Gouach’s Modular Cells Redefine E-Bike Power

Harvest, Pack, Ride: A New Approach to E-Bike Batteries
Most e-bike packs are welded assemblies of 18650 lithium-ion cells wired in series and parallel, sealed inside hard plastic or metal shells. When a few cells fail—often just two or three in a 40-cell pack—the entire battery is considered “dead.” Repair requires spot welding, BMS re-engineering, and precise thermal management: skills and tools few riders possess. Gouach, a three-person French startup, flips this model on its head with its Infinite Battery, a fireproof, IP67-rated casing that lets users insert and pluck individual 18650 cells using only a screwdriver.

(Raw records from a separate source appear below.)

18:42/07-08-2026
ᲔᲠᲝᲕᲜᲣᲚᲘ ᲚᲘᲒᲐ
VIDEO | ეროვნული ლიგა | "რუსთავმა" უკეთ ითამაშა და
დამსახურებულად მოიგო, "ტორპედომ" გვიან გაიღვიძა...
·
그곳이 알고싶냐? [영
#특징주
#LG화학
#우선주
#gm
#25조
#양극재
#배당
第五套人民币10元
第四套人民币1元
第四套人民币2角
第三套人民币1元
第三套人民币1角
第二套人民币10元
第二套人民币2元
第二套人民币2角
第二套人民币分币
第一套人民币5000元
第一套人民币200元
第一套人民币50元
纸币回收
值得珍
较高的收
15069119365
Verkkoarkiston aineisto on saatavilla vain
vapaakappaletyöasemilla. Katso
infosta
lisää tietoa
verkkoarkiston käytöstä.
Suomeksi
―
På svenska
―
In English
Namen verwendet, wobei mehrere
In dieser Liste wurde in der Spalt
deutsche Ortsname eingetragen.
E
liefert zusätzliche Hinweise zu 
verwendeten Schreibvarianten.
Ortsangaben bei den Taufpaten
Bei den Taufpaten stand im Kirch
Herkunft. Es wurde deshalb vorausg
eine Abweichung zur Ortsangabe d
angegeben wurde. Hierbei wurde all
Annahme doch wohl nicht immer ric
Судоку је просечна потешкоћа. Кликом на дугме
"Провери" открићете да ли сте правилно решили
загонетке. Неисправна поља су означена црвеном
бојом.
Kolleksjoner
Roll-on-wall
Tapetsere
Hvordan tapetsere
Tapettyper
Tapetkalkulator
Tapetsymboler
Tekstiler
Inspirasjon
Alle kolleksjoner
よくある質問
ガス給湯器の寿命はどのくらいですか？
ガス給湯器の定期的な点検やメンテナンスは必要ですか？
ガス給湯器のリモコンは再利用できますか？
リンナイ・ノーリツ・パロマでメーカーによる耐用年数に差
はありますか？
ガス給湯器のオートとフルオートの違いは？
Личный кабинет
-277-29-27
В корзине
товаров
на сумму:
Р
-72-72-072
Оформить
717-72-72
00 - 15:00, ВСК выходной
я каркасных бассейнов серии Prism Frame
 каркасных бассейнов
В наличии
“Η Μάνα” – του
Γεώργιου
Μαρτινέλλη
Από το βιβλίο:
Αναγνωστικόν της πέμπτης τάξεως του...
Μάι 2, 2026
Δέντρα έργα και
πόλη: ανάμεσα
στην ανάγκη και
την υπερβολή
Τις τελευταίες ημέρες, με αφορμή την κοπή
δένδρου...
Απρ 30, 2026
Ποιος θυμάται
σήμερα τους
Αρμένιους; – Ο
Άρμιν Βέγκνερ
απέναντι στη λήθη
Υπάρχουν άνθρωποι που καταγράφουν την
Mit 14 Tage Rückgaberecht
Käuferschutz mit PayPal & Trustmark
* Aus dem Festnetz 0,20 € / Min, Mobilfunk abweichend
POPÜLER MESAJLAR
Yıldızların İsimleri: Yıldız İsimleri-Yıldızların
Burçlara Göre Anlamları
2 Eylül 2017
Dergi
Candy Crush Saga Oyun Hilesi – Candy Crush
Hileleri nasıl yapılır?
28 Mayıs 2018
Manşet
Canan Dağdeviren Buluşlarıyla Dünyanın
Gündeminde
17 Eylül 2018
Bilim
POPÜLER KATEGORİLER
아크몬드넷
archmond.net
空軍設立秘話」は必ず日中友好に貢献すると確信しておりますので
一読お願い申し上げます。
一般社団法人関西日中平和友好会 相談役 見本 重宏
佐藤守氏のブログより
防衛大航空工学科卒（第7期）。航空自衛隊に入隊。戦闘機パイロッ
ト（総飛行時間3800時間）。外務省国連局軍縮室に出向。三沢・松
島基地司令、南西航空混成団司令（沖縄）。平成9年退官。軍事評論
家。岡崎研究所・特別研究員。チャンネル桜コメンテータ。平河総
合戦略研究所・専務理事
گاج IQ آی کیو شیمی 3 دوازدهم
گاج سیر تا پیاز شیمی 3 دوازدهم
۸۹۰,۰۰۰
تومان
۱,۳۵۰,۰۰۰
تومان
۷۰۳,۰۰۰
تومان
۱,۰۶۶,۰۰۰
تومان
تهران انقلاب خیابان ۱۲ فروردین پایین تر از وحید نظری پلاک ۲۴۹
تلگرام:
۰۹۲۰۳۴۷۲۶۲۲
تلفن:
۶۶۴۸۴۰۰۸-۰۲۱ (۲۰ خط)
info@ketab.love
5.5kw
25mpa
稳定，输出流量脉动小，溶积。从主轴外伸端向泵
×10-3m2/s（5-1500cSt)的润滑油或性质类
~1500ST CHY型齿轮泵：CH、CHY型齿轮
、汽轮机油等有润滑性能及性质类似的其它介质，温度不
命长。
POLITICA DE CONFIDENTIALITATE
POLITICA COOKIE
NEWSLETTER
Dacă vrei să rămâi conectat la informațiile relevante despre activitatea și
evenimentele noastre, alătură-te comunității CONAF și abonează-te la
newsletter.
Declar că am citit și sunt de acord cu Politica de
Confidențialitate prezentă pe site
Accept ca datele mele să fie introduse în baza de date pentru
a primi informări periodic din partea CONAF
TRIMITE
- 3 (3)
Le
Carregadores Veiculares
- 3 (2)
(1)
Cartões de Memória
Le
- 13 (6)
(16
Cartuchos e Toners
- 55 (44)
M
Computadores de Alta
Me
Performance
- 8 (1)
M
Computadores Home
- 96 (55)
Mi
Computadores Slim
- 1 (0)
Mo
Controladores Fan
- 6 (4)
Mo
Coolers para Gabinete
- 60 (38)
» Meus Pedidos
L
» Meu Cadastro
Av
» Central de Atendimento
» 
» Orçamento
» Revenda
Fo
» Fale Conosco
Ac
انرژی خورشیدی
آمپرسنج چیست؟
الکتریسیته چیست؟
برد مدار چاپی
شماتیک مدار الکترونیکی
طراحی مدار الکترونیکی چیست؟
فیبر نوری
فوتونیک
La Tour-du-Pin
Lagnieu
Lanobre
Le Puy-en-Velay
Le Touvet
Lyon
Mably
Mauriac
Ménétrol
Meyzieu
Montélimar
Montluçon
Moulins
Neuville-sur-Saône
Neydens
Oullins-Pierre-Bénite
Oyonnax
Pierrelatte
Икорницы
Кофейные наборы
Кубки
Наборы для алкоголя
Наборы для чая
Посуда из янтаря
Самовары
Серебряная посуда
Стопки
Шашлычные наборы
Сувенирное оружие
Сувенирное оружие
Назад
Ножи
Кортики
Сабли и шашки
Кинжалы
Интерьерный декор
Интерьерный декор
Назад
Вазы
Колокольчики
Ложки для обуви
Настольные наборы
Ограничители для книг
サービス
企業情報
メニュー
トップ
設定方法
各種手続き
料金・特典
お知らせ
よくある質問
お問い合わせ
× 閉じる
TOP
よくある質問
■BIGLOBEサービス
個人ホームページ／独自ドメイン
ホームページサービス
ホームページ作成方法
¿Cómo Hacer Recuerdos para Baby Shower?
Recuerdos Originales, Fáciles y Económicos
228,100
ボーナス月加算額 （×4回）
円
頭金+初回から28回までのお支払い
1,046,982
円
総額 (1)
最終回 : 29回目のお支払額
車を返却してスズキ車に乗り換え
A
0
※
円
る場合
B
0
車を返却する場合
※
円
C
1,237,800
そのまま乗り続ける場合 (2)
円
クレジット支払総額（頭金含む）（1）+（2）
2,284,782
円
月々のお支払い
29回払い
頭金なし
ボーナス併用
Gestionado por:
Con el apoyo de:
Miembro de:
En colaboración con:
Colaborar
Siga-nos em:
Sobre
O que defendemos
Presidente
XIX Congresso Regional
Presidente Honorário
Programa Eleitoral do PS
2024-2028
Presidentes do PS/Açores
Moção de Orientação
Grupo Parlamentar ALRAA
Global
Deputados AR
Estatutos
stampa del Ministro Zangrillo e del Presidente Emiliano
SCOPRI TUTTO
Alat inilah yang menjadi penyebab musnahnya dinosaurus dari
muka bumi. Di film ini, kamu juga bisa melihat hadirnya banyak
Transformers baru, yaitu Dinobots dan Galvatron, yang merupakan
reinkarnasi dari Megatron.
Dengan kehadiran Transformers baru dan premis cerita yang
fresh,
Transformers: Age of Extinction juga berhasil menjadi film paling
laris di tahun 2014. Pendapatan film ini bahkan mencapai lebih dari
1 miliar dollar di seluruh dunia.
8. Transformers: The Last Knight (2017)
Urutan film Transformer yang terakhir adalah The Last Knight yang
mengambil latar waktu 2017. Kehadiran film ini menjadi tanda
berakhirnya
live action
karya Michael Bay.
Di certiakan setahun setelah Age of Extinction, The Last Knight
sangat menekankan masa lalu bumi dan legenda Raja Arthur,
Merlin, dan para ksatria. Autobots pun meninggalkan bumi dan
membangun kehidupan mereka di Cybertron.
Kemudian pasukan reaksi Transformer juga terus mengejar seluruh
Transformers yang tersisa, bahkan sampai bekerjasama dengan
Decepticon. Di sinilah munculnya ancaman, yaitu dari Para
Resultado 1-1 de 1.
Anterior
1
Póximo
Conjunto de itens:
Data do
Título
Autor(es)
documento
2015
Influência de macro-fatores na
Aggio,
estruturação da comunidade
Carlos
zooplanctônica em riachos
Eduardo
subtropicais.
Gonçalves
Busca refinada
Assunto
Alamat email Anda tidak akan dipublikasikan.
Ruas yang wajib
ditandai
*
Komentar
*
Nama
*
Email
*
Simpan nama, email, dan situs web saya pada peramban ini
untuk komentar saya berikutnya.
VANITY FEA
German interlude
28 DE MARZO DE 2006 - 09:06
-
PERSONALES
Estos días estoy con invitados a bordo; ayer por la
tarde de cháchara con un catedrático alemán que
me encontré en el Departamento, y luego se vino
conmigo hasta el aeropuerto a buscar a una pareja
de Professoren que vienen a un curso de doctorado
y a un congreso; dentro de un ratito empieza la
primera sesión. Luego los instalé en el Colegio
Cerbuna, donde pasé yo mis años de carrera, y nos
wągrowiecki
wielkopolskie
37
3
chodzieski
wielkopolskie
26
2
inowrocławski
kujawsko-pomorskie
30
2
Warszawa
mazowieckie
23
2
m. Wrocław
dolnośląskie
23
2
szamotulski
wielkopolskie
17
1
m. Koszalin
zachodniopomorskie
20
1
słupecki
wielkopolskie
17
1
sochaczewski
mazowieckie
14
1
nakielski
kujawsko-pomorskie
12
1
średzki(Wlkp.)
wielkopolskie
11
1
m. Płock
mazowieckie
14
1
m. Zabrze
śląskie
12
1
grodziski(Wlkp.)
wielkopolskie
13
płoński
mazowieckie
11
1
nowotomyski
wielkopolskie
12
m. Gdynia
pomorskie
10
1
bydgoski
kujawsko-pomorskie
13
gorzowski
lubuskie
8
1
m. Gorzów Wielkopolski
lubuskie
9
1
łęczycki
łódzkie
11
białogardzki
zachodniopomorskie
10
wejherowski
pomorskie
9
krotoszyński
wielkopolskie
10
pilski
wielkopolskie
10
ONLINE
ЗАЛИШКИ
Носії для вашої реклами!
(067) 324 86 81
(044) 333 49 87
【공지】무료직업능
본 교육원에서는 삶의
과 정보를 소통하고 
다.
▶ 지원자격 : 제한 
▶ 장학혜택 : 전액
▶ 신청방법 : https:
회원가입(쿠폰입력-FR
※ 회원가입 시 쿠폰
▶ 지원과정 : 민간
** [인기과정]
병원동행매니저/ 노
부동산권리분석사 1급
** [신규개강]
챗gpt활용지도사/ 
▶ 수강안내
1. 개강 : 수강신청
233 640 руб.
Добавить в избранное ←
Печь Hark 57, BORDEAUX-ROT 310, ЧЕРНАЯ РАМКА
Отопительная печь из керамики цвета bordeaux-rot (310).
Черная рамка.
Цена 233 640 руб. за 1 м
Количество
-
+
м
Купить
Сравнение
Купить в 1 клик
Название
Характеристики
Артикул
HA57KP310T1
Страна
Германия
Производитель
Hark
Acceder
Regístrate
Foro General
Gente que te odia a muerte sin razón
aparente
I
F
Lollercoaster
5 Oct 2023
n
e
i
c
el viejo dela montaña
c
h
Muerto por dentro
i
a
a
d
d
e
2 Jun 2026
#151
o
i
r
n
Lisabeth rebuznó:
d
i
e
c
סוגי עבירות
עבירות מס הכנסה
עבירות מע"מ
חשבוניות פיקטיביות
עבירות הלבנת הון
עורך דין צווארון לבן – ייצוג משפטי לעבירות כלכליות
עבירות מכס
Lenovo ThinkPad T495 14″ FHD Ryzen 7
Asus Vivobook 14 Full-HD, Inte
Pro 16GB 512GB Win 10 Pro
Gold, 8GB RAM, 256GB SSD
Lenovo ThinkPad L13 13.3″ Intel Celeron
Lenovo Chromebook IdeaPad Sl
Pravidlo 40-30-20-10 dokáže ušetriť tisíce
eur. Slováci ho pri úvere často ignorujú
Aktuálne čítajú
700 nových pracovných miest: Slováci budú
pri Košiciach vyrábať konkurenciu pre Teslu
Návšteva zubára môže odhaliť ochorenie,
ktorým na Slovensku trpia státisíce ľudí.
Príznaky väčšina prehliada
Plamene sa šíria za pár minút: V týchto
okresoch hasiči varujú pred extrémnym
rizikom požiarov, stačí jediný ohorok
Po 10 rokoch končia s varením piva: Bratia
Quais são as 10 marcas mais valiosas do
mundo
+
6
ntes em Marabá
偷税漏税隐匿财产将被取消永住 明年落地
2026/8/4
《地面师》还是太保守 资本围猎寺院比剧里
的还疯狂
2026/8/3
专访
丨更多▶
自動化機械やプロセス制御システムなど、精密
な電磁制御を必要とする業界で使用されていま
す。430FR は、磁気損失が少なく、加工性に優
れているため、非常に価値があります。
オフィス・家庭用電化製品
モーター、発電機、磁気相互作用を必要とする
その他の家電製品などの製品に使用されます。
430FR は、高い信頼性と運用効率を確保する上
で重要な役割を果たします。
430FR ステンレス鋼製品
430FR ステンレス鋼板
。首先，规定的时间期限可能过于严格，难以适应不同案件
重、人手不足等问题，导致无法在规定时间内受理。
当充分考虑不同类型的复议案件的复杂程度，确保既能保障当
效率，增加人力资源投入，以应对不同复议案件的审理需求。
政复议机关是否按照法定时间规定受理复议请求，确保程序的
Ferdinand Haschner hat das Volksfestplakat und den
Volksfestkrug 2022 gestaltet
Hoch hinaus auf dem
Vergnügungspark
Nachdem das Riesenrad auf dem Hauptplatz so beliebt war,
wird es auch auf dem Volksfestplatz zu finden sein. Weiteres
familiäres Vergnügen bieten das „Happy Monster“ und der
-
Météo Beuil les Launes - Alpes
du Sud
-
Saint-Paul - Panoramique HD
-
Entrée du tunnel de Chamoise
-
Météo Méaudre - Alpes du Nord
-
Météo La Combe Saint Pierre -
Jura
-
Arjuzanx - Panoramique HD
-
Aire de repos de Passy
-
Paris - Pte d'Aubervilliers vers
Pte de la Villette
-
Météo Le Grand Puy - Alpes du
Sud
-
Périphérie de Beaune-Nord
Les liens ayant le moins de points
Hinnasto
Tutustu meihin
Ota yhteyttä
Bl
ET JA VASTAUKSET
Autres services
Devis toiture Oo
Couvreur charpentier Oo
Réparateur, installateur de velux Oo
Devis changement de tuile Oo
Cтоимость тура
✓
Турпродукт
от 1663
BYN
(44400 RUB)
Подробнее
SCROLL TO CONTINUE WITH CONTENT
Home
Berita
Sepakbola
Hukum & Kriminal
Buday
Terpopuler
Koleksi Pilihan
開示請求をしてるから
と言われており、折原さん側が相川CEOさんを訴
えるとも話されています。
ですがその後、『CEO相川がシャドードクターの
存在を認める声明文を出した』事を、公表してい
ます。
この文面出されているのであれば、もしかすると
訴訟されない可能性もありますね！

Modular Design and Technical Deep Dive
Custom PCB Contacts and Thermal Monitoring
Gouach spent four years refining a no-weld interconnect system. Standard spring contacts proved too loose under vibration (IEC 60068 test conditions), so the team developed custom FR4-based PCBs with etched copper traces and flexible contact fingers. Each cell slot features an independent temperature sensor—an NTC thermistor—providing per-cell thermal data via the integrated BMS.
Battery Management System and Safety Features
- Cell balancing: passive balancing at up to 200 mA per cell to prevent overcharge drift
- Overcharge/overdischarge protection: voltage monitoring at 0.01 V resolution
- Short-circuit and overcurrent cutoff: 60 A peak handling with electronic fuse thresholds
- Bluetooth 5.0 LE link with AES-128 encryption for real-time diagnostics in Gouach’s mobile app
Compatibility and Integration Challenges
The Infinite Battery ships in 36 V (10s4p) and 48 V (13s4p) configurations, supporting pack capacities from 360 Wh to 624 Wh. Gouach claims compatibility with over 90% of existing e-bike frames; some models accept a direct swap into the downtube, while others use rack or bottle-cage mounts with custom brackets.
Overcoming Bosch Encryption
“Bosch uses encrypted CAN protocols between motor and battery,” says CEO Alexandre Vallette. “After a serious reverse-engineering effort, we implemented a secure authentication handshake in our firmware to emulate a Bosch battery signature.”
Manufacturing, Certification, and Market Rollout
Since raising €200 K on Indiegogo and €3.5 M in VC funding, Gouach has established a small-volume assembly line in Lyon. In June 2025 they secured UL 2271, CE, and FCC certifications. To sidestep U.S. import tariffs, final assembly of electronics is now handled stateside. EU backers receive kits this month; a U.S. online store opens in Q3, with global distribution to follow.
Expert Perspectives and Industry Context
- Dr. Marie Dubois, battery researcher at CEA Grenoble: “Modular packs reduce material waste and enable second-life cell reuse from EV battery recycling streams.”
- Lucas Hernandez, co-founder of Velotech Repairs: “Repairable e-bike batteries will finally give small shops a viable service offering, driving down whole-pack replacement costs.”
Future Outlook: Towards a Repairable, Circular E-Bike Ecosystem
Gouach’s approach dovetails with global Right to Repair and circular economy initiatives. By treating batteries as assemblages rather than sealed consumables, Infinite Battery paves the way for:
- On-street cell swap stations, similar to fuel pump networks.
- Second-life modules sourced from decommissioned EV packs.
- Open-source BMS development for community-driven feature improvements.
As e-bike adoption accelerates—projected at 130 million units by 2030—solutions like Gouach’s could become critical for sustainability, affordability, and safety in micro-mobility.